> _JOB ITEM_: Every entry must appear in the answer exactly as it does here.

> _PROVIDED INFORMATION_:
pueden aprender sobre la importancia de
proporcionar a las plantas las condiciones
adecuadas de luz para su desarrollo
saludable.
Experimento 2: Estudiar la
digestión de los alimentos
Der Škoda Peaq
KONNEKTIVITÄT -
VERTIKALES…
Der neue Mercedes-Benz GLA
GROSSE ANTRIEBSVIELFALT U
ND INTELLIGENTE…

> _RESULT FOR THIS EXERCISE_:
pueden aprender sobre la importancia de
proporcionar a las plantas las condiciones
adecuadas de luz para su desarrollo
saludable.
Experimento 2: Estudiar la
digestión de los alimentos
Der Škoda Peaq
KONNEKTIVITÄT -
VERTIKALES…
Der neue Mercedes-Benz GLA
GROSSE ANTRIEBSVIELFALT U
ND INTELLIGENTE…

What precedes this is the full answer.